WHAT THE TASK REQUIRES: Below are the entries to work from; restate word for word the portion that opens with the line containing "We source the best" and closes with the line containing "Frequent walking and standing", keeping both.

--------------------------------------------------

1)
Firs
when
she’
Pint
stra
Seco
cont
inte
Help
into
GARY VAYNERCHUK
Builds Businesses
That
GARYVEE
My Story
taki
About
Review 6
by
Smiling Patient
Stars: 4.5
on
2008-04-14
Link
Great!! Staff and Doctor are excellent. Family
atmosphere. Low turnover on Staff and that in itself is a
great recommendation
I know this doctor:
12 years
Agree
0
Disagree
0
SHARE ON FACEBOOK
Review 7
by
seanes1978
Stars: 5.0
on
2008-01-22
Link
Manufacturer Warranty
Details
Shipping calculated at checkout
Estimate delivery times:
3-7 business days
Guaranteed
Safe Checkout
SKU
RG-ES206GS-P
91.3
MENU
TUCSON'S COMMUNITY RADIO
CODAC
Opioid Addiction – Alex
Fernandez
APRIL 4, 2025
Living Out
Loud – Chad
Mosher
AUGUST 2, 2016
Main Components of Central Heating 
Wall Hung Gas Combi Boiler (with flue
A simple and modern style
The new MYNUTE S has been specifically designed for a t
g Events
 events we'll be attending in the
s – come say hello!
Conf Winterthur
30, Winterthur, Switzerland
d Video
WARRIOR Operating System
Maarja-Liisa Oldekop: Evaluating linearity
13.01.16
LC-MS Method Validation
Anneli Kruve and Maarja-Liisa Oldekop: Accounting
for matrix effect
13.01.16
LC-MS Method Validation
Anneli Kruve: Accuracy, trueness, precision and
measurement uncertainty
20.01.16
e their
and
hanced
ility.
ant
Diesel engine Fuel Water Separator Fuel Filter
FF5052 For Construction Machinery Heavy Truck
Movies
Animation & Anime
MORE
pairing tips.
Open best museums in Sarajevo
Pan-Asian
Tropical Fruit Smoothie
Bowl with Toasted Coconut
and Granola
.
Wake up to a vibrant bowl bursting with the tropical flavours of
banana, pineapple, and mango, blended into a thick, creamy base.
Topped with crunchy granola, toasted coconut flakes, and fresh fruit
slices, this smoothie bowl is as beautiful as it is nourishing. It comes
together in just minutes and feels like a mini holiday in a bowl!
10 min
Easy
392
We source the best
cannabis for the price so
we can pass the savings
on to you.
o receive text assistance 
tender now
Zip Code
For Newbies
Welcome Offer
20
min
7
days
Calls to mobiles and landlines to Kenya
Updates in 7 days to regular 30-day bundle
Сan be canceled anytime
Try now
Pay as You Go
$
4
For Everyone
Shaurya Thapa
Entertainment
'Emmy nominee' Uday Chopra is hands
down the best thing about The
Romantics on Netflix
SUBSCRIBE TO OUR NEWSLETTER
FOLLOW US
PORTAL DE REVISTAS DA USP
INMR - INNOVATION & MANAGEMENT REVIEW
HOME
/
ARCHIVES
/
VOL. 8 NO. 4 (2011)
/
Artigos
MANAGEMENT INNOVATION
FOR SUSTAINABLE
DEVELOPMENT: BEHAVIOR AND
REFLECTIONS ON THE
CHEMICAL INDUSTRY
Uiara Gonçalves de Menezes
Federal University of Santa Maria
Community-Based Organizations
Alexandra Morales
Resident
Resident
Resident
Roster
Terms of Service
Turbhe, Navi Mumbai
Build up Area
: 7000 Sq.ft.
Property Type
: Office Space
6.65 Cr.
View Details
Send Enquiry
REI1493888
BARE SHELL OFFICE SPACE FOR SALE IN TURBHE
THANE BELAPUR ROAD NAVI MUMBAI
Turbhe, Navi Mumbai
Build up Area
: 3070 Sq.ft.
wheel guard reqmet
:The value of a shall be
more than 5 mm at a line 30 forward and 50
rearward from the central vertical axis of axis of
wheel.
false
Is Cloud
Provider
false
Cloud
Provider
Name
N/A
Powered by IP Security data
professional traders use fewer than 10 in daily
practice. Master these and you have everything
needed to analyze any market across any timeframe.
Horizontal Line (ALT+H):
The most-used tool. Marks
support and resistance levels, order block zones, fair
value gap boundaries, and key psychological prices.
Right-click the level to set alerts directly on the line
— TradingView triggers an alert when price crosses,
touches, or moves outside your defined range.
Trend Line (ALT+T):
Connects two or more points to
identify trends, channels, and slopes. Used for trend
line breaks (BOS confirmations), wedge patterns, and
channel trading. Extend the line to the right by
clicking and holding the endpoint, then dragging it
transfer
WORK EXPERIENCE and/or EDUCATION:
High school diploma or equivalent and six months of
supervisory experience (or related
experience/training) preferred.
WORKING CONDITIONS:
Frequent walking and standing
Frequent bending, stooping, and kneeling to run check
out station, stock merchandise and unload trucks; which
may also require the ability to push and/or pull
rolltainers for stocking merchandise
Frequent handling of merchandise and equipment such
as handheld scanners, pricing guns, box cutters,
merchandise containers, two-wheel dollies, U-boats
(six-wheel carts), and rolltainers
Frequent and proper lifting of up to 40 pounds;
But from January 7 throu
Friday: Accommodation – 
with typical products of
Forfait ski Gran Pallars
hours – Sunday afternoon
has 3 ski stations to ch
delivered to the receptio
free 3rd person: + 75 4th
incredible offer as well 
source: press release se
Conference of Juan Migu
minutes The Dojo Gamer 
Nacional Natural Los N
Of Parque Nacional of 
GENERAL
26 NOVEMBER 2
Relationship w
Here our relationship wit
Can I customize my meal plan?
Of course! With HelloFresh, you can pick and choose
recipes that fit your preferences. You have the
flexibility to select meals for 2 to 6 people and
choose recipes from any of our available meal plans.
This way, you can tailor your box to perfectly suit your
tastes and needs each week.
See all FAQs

--------------------------------------------------

RESPONSE TO THIS EXERCISE:
We source the best
cannabis for the price so
we can pass the savings
on to you.
o receive text assistance 
tender now
Zip Code
For Newbies
Welcome Offer
20
min
7
days
Calls to mobiles and landlines to Kenya
Updates in 7 days to regular 30-day bundle
Сan be canceled anytime
Try now
Pay as You Go
$
4
For Everyone
Shaurya Thapa
Entertainment
'Emmy nominee' Uday Chopra is hands
down the best thing about The
Romantics on Netflix
SUBSCRIBE TO OUR NEWSLETTER
FOLLOW US
PORTAL DE REVISTAS DA USP
INMR - INNOVATION & MANAGEMENT REVIEW
HOME
/
ARCHIVES
/
VOL. 8 NO. 4 (2011)
/
Artigos
MANAGEMENT INNOVATION
FOR SUSTAINABLE
DEVELOPMENT: BEHAVIOR AND
REFLECTIONS ON THE
CHEMICAL INDUSTRY
Uiara Gonçalves de Menezes
Federal University of Santa Maria
Community-Based Organizations
Alexandra Morales
Resident
Resident
Resident
Roster
Terms of Service
Turbhe, Navi Mumbai
Build up Area
: 7000 Sq.ft.
Property Type
: Office Space
6.65 Cr.
View Details
Send Enquiry
REI1493888
BARE SHELL OFFICE SPACE FOR SALE IN TURBHE
THANE BELAPUR ROAD NAVI MUMBAI
Turbhe, Navi Mumbai
Build up Area
: 3070 Sq.ft.
wheel guard reqmet
:The value of a shall be
more than 5 mm at a line 30 forward and 50
rearward from the central vertical axis of axis of
wheel.
false
Is Cloud
Provider
false
Cloud
Provider
Name
N/A
Powered by IP Security data
professional traders use fewer than 10 in daily
practice. Master these and you have everything
needed to analyze any market across any timeframe.
Horizontal Line (ALT+H):
The most-used tool. Marks
support and resistance levels, order block zones, fair
value gap boundaries, and key psychological prices.
Right-click the level to set alerts directly on the line
— TradingView triggers an alert when price crosses,
touches, or moves outside your defined range.
Trend Line (ALT+T):
Connects two or more points to
identify trends, channels, and slopes. Used for trend
line breaks (BOS confirmations), wedge patterns, and
channel trading. Extend the line to the right by
clicking and holding the endpoint, then dragging it
transfer
WORK EXPERIENCE and/or EDUCATION:
High school diploma or equivalent and six months of
supervisory experience (or related
experience/training) preferred.
WORKING CONDITIONS:
Frequent walking and standing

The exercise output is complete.